### Dokumen
· · ·

Kemana wanita tadi ? kok cepet banget perginya ? sebentar ? kok dibagian bawah
serasa ada yang basah ? astaga,,, aku mimpi ? mimpi basah ? iya bener
basah cendrung becek. Ya ampun. Kutengok jam dinding menunjukkan pukul 10:00.
Satu hal yang membuatku bingung, nanti aku mandi di mana ? di ruangan tempat mama di rawat
memang ada kamar mandi, tapi masak mandi siang-siang ? ah sudahlah, terima
kasih ya Allah, apa yang kutemui di mimpi itu hitung-hitung sebagai refreshing
sajalah. Sampai sekarang kadnag-kadang aku nggak habis pikir, kok bisa-bisanya
aku mimpi basah di mushola rumah sakit ? padahal berfikir ke arah hubungan
suami istri pun selama di rumah sakit tak pernah terbersit. Udahlah, aku anggap
bonus dari Allah biar nggak bosan. Hehe.
Singkat
ceritanya di hari ketujuh fahri oleh dokter anak resmi dikatakan sehat. Namun
saran dokter lebih baik dibiarkan saja di ruangan bayi supaya lebih terjaga.
Kamipun setuju, sekarang tinggal mama saja. Jika mama sudah dikatakan sehat
oleh dokter maka kamipun bisa pulang. Diantara kami tentu mama yang paling
ingin pulang, sudah sering kali aku mendengar keluhan dan keinginan mama untuk
segera pulang dari rumah sakit. Katanya mama sudah nggak betah di rumah sakit
dan berharap jangan sampai di hari esok masuk rumah sakit lagi. Aaamiiinnn...
Sebenarnya
kemarin oleh dokter kandungan dan bidan, mama sudah dinyatakan sehat. Namun
untuk bisa pulang mama tak cukup izin dari dokter kandungan dan bidan saja, dokter
bedah juga harus memberikan izin. Karena jahitan bekas operasi angkat rahim
mama adalah tanggung jawabnya. Hari ini sebenarnya kami dijanjikan bertemu
dengan sang dokter bedah namun apa hendak dikata, sang dokter tidak bisa datang
hari ini, kami di PHPin. Pihak rumah sakit pun menjanjikan kami bertemu dengan
pak dokter di keesokan harinya.

· · ·

Lanjutkan cerita tentang hari-hari menunggu di rumah sakit di atas, dimulai tepat setelah kalimat terakhirnya.

· · ·

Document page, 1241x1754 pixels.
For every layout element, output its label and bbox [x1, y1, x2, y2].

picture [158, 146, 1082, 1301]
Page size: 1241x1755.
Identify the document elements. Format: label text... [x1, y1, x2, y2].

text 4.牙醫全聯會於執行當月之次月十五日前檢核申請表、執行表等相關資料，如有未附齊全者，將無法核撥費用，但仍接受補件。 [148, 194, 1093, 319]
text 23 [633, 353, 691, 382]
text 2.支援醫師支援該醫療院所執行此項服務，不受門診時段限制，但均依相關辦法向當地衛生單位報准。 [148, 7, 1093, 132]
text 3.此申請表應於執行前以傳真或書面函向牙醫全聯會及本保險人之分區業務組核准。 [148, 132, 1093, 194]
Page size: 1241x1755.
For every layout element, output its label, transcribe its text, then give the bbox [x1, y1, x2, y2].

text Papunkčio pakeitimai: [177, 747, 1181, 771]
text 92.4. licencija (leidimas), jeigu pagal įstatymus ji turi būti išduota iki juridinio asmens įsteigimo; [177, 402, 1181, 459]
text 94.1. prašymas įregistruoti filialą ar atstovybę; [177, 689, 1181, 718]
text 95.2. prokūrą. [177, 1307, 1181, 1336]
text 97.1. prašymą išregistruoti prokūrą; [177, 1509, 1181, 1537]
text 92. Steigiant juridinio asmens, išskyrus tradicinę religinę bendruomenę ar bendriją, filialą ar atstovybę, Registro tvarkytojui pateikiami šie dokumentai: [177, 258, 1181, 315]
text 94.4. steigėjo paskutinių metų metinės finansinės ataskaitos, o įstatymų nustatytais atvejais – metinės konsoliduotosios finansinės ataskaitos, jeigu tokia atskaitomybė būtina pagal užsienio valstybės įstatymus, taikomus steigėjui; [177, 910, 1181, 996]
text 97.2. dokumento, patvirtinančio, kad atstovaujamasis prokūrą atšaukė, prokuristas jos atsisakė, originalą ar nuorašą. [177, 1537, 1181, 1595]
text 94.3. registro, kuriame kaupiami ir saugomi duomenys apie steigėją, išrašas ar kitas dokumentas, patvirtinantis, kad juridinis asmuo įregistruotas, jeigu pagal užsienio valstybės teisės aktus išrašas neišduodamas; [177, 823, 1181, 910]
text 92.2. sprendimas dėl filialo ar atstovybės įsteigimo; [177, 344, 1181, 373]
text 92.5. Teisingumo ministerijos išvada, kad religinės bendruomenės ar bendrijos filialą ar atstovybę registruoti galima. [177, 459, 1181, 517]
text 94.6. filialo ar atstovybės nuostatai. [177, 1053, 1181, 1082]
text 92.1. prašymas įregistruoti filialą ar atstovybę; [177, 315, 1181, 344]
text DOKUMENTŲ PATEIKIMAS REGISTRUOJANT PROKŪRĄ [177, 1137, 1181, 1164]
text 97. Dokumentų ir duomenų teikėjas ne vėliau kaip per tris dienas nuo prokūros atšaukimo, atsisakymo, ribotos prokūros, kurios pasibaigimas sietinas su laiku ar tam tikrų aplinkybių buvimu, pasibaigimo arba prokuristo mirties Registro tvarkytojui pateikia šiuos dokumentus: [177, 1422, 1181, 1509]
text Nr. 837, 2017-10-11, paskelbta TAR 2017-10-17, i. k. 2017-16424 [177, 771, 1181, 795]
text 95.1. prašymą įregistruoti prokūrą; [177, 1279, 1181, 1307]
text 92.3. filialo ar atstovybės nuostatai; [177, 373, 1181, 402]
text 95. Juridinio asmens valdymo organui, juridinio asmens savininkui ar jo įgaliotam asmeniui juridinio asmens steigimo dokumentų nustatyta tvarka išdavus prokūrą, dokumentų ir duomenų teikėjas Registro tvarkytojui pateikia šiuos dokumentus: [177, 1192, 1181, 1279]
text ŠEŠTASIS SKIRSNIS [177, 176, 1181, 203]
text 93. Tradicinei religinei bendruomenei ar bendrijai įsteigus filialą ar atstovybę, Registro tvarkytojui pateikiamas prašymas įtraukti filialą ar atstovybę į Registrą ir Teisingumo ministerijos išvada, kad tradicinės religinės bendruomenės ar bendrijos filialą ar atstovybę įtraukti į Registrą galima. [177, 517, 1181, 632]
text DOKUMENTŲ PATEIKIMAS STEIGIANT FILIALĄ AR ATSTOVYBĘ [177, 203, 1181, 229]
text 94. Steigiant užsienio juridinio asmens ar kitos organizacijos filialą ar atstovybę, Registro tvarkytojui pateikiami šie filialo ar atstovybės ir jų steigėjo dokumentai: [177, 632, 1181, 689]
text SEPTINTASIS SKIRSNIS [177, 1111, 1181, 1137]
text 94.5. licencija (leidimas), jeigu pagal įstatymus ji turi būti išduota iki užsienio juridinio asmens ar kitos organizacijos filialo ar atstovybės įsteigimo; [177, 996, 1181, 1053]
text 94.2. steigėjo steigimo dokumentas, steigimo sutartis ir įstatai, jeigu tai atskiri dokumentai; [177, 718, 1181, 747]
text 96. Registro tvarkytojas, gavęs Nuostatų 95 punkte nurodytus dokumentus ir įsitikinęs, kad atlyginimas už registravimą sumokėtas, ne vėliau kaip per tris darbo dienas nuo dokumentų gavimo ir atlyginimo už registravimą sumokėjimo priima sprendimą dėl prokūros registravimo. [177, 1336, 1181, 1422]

· · ·

### Jawaban Tertulis
Kami semua
sempat deg-degan karena menurut beberapa bidan ada kemungkinan di perut mama
terdapat sebuah penyakit yang namanya aku lupa. Dalam hati aku bergeming ini
bidan sok tahu, asal nebak, dokter aja belum bilang apa-apa kok. Seandainya
penyakit itu ada konon mama harus operasi lagi. Ya Allah,kami mohon,
lancarkanlah segalanya, tolong jangan sampai mama operasi lagi, berikanlah
kesehatan kepada kami semua, utamanya mama, bapak, dan adek fahri dalam
hati aku memohon.
Keesokan
harinya aku bapak dan mama berangkat menuju poliklinik ditemani seorang perawat
senior. Kami hendak menemui dokter bedah. Aku mendorong kursi roda mama, kami
harap-harap cemas, sekaranglah penentuannya. Keteganganku terasa lebih dahsyat
daripada ketegangan kala menyaksikan final sepakbola tim jagoanku yang harus
diakhiri lewat adu finalti. Inilah detik-detik penentuan, Apakah hari ini kami bisa pulang ? atau aku
harus tidur lagi di koridor rumah sakit bercumbu dengan dinginnya angin malam ?
kita lihat saja nanti.
Bapak, mama,
dan perawat tersebut masuk ke ruang dokter bedah. Aku menunggu di luar
disamping kursi roda. Tak lama mereka pun keluar. Mama keluar dengan wajah cerah,
bapakpun senyam senyum tiada henti, belum sempat aku angkat suara bapak lebih
dahulu berkata “ telpon taksi izz ! hari ini kita pulang! ”
“ serius ?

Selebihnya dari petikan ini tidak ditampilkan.